# Passage provided
Context Background

Tempest #

Context and Background #

Shakespeare’s World #

Shakespeare’s life spanned both Elizabethan and Jacobean England, a dynamic period of change, expansion, exploration and enlightenment, yet his view of the world (Weltanshaung) was quite different from ours.

Though Copernicus had died 21 years before Shakespeare’s birth and he was born in the same year as Galileo, his world view was still geocentric rather than heliocentric; that is most people still believed that the earth was the centre of the world with the sun and planets revolving around it.

His was a uniform, unanimous or monolithic world with one ruler – a monarch, one church – Anglo-Catholic/, one economic system – feudalism, and a conformist outlook in life.

His was a profoundly Christian society, believing in sin, an afterlife of heaven or hell, yet also easily influenced by pagan ideas of fortune, the stars and supernatural spirits, ghosts and goblins. Fortuna, the pagan goddess with her wheel of fortune is prominently referred to in his plays. Many of his plays are set in pagan eras, though some like Hamlet clearly show the conflicting ideologies such as revenge.

# What this exercise asks
1) Write out the Shakespeare passage between "Though Copernicus had" and "outlook in life.", inclusive, swapping "geocentric" for "earth-centered".
2) Please extend the Shakespeare passage, picking up right after its final sentence.
You won't need the items for anything here.

# Extracted material
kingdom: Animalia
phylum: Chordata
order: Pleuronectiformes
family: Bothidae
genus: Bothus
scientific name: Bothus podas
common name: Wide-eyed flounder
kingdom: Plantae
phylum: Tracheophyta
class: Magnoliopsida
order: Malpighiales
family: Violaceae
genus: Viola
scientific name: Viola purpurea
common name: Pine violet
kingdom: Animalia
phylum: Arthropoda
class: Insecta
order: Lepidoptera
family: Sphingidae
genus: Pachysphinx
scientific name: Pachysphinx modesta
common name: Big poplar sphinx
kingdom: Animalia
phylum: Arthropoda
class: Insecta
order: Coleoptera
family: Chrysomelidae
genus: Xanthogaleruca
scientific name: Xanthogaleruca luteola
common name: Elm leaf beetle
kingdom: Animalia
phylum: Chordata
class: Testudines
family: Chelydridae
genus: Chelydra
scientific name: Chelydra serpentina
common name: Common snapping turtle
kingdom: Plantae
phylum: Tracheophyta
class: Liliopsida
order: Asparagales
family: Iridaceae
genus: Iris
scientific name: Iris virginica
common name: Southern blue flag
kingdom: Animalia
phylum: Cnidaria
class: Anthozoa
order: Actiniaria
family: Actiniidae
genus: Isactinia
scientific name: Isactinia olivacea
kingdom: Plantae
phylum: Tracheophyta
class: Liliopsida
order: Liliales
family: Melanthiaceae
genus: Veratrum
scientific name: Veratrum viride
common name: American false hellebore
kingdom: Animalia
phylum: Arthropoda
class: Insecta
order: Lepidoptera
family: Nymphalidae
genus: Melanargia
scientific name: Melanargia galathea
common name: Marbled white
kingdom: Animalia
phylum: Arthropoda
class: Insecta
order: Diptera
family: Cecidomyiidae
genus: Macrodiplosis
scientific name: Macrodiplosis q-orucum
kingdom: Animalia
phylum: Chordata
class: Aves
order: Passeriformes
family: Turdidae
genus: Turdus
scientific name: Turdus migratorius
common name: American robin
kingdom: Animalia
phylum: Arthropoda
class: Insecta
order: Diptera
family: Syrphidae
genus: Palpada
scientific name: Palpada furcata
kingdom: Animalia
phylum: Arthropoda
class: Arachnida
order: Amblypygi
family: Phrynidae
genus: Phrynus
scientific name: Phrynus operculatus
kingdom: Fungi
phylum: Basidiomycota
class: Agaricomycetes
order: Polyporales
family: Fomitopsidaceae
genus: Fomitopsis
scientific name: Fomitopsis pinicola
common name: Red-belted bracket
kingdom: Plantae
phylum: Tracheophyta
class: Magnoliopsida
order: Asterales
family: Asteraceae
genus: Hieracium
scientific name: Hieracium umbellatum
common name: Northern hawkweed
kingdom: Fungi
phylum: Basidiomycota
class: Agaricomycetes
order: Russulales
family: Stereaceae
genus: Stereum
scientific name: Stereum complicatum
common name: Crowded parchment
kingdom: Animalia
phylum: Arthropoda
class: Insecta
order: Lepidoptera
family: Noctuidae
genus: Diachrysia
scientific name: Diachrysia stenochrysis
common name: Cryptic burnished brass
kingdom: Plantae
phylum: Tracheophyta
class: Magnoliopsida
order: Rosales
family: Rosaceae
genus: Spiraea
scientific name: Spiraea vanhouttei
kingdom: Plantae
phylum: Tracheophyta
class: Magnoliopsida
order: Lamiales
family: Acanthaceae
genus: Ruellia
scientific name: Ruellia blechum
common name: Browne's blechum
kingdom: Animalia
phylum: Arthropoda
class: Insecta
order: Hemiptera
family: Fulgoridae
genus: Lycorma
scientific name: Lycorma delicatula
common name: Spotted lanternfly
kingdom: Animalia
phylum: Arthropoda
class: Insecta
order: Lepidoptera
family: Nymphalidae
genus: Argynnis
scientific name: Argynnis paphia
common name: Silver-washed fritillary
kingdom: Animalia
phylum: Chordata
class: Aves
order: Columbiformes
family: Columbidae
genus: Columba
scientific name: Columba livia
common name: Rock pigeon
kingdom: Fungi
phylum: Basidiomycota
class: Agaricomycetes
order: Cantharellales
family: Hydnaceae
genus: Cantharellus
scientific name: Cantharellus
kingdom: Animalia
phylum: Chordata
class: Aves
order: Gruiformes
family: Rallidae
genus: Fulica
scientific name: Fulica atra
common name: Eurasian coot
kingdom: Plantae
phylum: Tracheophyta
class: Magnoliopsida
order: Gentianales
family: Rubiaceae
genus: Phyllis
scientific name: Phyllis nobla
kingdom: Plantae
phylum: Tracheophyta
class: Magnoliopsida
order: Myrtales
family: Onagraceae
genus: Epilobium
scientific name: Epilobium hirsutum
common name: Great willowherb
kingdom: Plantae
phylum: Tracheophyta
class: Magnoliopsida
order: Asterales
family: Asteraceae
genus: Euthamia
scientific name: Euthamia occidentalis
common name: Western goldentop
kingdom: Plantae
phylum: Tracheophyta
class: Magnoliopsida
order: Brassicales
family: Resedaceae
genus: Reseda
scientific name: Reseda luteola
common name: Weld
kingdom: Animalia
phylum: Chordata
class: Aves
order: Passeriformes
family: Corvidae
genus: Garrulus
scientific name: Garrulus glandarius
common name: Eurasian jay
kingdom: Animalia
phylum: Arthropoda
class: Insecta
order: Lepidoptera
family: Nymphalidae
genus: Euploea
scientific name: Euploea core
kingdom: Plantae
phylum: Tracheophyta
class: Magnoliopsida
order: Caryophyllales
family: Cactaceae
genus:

# Answers to the exercises
1)
Though Copernicus had died 21 years before Shakespeare’s birth and he was born in the same year as Galileo, his world view was still earth-centered rather than heliocentric; that is most people still believed that the earth was the centre of the world with the sun and planets revolving around it.

His was a uniform, unanimous or monolithic world with one ruler – a monarch, one church – Anglo-Catholic/, one economic system – feudalism, and a conformist outlook in life.

2)
He believed in order; a place for everything and everything in its place, especially in matters of governance. The monarch is supreme and his plays are strongly critical of improper succession of monarchs which could give rise to chaos or anarchy. Shakespeare’s many history plays subtly mirror his society. Hamlet and Richard II warn about proper succession, while Lear could be a subtle warning to the new King about flatterers and sycophants in his court.

Society believed in hierarchy – the order of degrees in society, though already there is evidence of an emergent middle trading class striving for political power.

Finally he believed in the Great Chain of Being with God, the Angels, Man, Animals, Vegetable and last; the inanimate. Man exists in a state between the Angels and was capable of transcending to the level of Angels but also prone to descend to the level of animals.

Shakespeare embodies the moral relativism of the Post-Modernists.

One can never be sure whose side he is on. When Shylock denounces the Christians for their slave trading, he is giving back as good as he got for their abuse of his usury. Despite some leaning towards monarchy, the plays contain more than enough regicide and Bad Kings to satisfy the staunchest Republican.

We live in a Post-Modern world of subjective values, no absolute truths and a pluralistic world of varied cultures, beliefs and values.

The Western world has accepted empirical knowledge, egalitarianism, feminism and tolerates a wide, diverse form of life styles. To someone from Shakespeare’s time this would appear chaotic, confusing and distressing.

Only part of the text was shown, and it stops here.